El inclasificable Capullo de Jerez cierra el primer festival de otoño "Panorama Flamenco" en la sala 16 Toneladas de València con una auténtica fiesta flamenca

El Capullo de Jerez.

El Capullo de Jerez. / Levante-EMV

Jaime Roch

Jaime Roch

Miguel Flores "Capullo de Jerez" es un cantaor felizmente fuera de todo catálogo. No entra en los marcos de la definición del flamenco clásico pese a llevar medio siglo en activo encima de los escenarios. Su personalidad se construye alrededor de su evocación, sin recurrir a artificios profesionales. Ni sentimentales.

El sábado por la noche, en la sala de fiestas 16 Toneladas de València, arrebató a sus gentes con una rumba infinita y su flamenco quedará para siempre clavado como una daga en los abigarrados adentros de la memoria. Y todo ello a sus 69 años. Sin parar. Sin descansar. Casi sin fin. Un auténtico portento de cantaor.

Porque Capullo es un músico fascinante tanto por dentro como por fuera. Tanto en su perspectiva, su lucidez, su honestidad y su singularidad. Absolutamente todo confirma su misterio.

Pero, ¿qué es el misterio del flamenco? La tensión física y emocional de su cante. El respeto de los músicos que le acompañan. El apasionamiento con el que le recibió el público: "Es el mejor", aseguraba a su familia un señor de unos sesenta años que no dejó de entusiasmarme con los temas.

Esa emoción, que también fascinó a niños de cinco años que estaban en la primera fila junto a sus padres, estaba producido por el misterio. Ese flamenco que ocurre de verdad en el interior de cada uno. Que nace dentro del corazón, a veces falto de conocimiento, pero con la potencia suficiente para estallar inmediatamente dentro de la gente.

El cante de Capullo es un instante de necesidad en el que no interviene la voluntad. Es un trance. Es casi imprevisible, inconsciente. Es inmortal porque soporta su propio misterio, el brutal enigma que traslada encima del escenario.

El Capullo de Jerez canta al borde del infarto. Al borde del colapso. Como si pusiera la vida en juego. Como si cantara porque no le basta con vivir. Como si se hubiera desgarrado los pies en pleno invierno europeo porque no paró de moverlos durante su actuación. Por eso, en cada canción te arrancaba un jirón del corazón.
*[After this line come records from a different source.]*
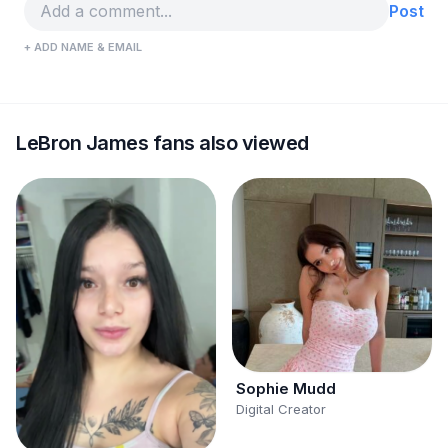
Post
+ ADD NAME & EMAIL
LeBron James fans also viewed
Sophie Mudd
Digital Creator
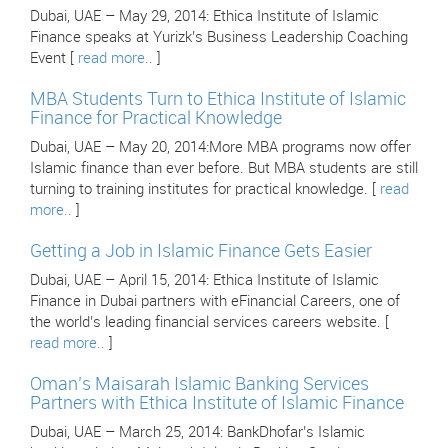
Dubai, UAE – May 29, 2014: Ethica Institute of Islamic
Finance speaks at Yurizk’s Business Leadership Coaching
Event [
read more..
]
MBA Students Turn to Ethica Institute of Islamic
Finance for Practical Knowledge
Dubai, UAE – May 20, 2014:More MBA programs now offer
Islamic finance than ever before. But MBA students are still
turning to training institutes for practical knowledge. [
read
more..
]
Getting a Job in Islamic Finance Gets Easier
Dubai, UAE – April 15, 2014: Ethica Institute of Islamic
Finance in Dubai partners with eFinancial Careers, one of
the world’s leading financial services careers website. [
read more..
]
Oman’s Maisarah Islamic Banking Services
Partners with Ethica Institute of Islamic Finance
Dubai, UAE – March 25, 2014: BankDhofar’s Islamic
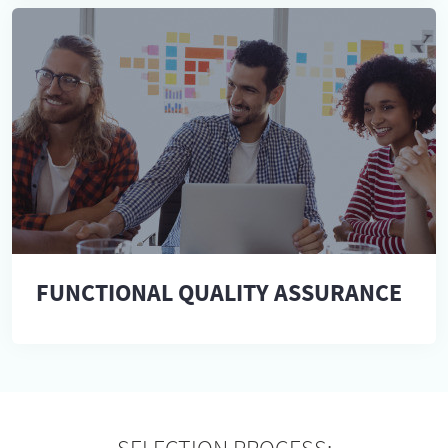
FUNCTIONAL QUALITY ASSURANCE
Porque cantar, para él, es una forma de vivir, de expresarse, de reconocerse en la forma de ser, de conocerse.

Aparentemente, solo era un chaval de posguerra, crecido en un barrio más popular que obrero: el barrio de Santiago de Jerez de la Frontera, una capital del arte. Donde también nació el maestro Rafael de Paula. Esa geografía sentimental, asociada a una tradición de cultura popular y un determinado retablo humano, ha sido constitutiva de su relato biográfico y su memoria flamenca: Terremoto, Tío Borrico, la Paquera de Jerez, Manuel 'Agujetas de Jerez'…

El cénit de su cante

Cuando Capullo llegaba al cénit de su cante, la mirada quedaba fija, las cejas se abrían como libros y los párpados se levantaban dentro de una cara de delirio hasta alcanzar toda la profundidad de su éxtasis. Conforme avanzaba el concierto, ese momento se hacía más prologando, más carnoso, más tangible, de una majestad más salvaje. Porque no era otra cosa que una escalada hasta lo más alto de los sentidos.
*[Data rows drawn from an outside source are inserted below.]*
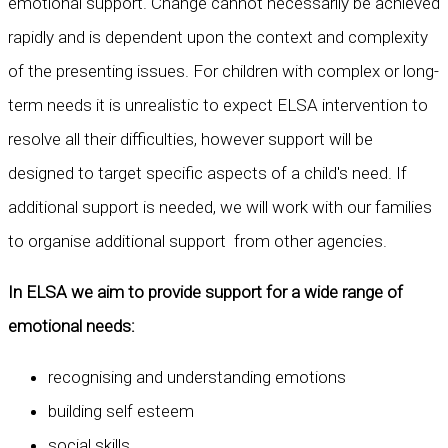
emotional support. Change cannot necessarily be achieved
rapidly and is dependent upon the context and complexity
of the presenting issues. For children with complex or long-
term needs it is unrealistic to expect ELSA intervention to
resolve all their difficulties, however support will be
designed to target specific aspects of a child's need. If
additional support is needed, we will work with our families
to organise additional support from other agencies.
In ELSA we aim to provide support for a wide range of
emotional needs:
recognising and understanding emotions
building self esteem
social skills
Todo el concierto, de una hora y media aproximadamente, fue una auténtica fiesta flamenca. No hubo parón entre canción y canción. Fue una rumba seguida en la que no faltaron temas como Soy gitano de Camarón de la Isla, Asomada a mi balcón de La Tana o Me duele, me duele de Marina Heredia. Tampoco faltaron sus canciones más conocidas como Son de lunares o la Culpa no la tuve yo o el himno del Real Madrid hecho bulerías que tanta pasión desató entre sus partidarios más acérrimos.

Los fandangos finales, sin mayor acompañamiento que la guitarra, también hicieron las delicias del público. Y es que el Capullo de Jerez había salido de esas grutas jerezanas llenas de leyenda para enamorar, otra vez, en València.